• What the task asks:
Retype every line of the material below, character for character.

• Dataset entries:

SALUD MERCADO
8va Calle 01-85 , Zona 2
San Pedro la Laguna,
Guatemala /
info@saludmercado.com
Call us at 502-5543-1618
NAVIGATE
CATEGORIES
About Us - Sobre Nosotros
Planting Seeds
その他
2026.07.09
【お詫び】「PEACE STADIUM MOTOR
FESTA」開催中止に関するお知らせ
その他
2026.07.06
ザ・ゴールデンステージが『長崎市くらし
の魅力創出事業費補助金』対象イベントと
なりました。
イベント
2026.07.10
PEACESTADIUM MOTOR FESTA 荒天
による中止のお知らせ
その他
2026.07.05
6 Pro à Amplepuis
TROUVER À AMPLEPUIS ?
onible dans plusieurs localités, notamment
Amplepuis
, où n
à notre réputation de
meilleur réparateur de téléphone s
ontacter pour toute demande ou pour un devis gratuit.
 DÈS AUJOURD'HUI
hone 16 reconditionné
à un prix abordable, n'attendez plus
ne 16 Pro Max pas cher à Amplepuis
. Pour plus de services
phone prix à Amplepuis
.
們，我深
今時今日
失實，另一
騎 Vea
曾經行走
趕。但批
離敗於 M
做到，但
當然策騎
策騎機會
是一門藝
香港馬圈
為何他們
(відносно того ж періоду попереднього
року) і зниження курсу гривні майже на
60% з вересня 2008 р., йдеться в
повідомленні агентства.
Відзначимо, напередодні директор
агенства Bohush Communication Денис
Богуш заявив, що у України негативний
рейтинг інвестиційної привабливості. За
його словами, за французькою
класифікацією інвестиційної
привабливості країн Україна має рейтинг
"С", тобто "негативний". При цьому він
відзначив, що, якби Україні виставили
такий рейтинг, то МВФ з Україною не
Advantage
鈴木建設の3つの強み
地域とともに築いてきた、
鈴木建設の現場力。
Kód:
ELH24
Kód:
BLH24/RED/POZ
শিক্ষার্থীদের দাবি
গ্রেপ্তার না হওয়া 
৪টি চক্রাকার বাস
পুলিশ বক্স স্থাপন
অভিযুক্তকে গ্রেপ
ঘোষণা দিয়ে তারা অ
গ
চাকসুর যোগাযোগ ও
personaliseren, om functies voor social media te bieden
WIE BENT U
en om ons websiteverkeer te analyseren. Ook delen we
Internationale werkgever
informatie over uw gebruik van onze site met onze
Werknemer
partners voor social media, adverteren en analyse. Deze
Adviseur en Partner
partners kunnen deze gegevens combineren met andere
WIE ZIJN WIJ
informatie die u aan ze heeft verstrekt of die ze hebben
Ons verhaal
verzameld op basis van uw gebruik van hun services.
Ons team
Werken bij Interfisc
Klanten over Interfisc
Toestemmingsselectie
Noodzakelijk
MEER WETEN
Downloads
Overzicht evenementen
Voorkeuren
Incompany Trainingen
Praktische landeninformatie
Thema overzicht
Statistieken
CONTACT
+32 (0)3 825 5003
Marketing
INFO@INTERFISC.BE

• Written response:
SALUD MERCADO
8va Calle 01-85 , Zona 2
San Pedro la Laguna,
Guatemala /
info@saludmercado.com
Call us at 502-5543-1618
NAVIGATE
CATEGORIES
About Us - Sobre Nosotros
Planting Seeds
その他
2026.07.09
【お詫び】「PEACE STADIUM MOTOR
FESTA」開催中止に関するお知らせ
その他
2026.07.06
ザ・ゴールデンステージが『長崎市くらし
の魅力創出事業費補助金』対象イベントと
なりました。
イベント
2026.07.10
PEACESTADIUM MOTOR FESTA 荒天
による中止のお知らせ
その他
2026.07.05
6 Pro à Amplepuis
TROUVER À AMPLEPUIS ?
onible dans plusieurs localités, notamment
Amplepuis
, où n
à notre réputation de
meilleur réparateur de téléphone s
ontacter pour toute demande ou pour un devis gratuit.
 DÈS AUJOURD'HUI
hone 16 reconditionné
à un prix abordable, n'attendez plus
ne 16 Pro Max pas cher à Amplepuis
. Pour plus de services
phone prix à Amplepuis
.
們，我深
今時今日
失實，另一
騎 Vea
曾經行走
趕。但批
離敗於 M
做到，但
當然策騎
策騎機會
是一門藝
香港馬圈
為何他們
(відносно того ж періоду попереднього
року) і зниження курсу гривні майже на
60% з вересня 2008 р., йдеться в
повідомленні агентства.
Відзначимо, напередодні директор
агенства Bohush Communication Денис
Богуш заявив, що у України негативний
рейтинг інвестиційної привабливості. За
його словами, за французькою
класифікацією інвестиційної
привабливості країн Україна має рейтинг
"С", тобто "негативний". При цьому він
відзначив, що, якби Україні виставили
такий рейтинг, то МВФ з Україною не
Advantage
鈴木建設の3つの強み
地域とともに築いてきた、
鈴木建設の現場力。
Kód:
ELH24
Kód:
BLH24/RED/POZ
শিক্ষার্থীদের দাবি
গ্রেপ্তার না হওয়া 
৪টি চক্রাকার বাস
পুলিশ বক্স স্থাপন
অভিযুক্তকে গ্রেপ
ঘোষণা দিয়ে তারা অ
গ
চাকসুর যোগাযোগ ও
personaliseren, om functies voor social media te bieden
WIE BENT U
en om ons websiteverkeer te analyseren. Ook delen we
Internationale werkgever
informatie over uw gebruik van onze site met onze
Werknemer
partners voor social media, adverteren en analyse. Deze
Adviseur en Partner
partners kunnen deze gegevens combineren met andere
WIE ZIJN WIJ
informatie die u aan ze heeft verstrekt of die ze hebben
Ons verhaal
verzameld op basis van uw gebruik van hun services.
Ons team
Werken bij Interfisc
Klanten over Interfisc
Toestemmingsselectie
Noodzakelijk
MEER WETEN
Downloads
Overzicht evenementen
Voorkeuren
Incompany Trainingen
Praktische landeninformatie
Thema overzicht
Statistieken
CONTACT
+32 (0)3 825 5003
Marketing
INFO@INTERFISC.BE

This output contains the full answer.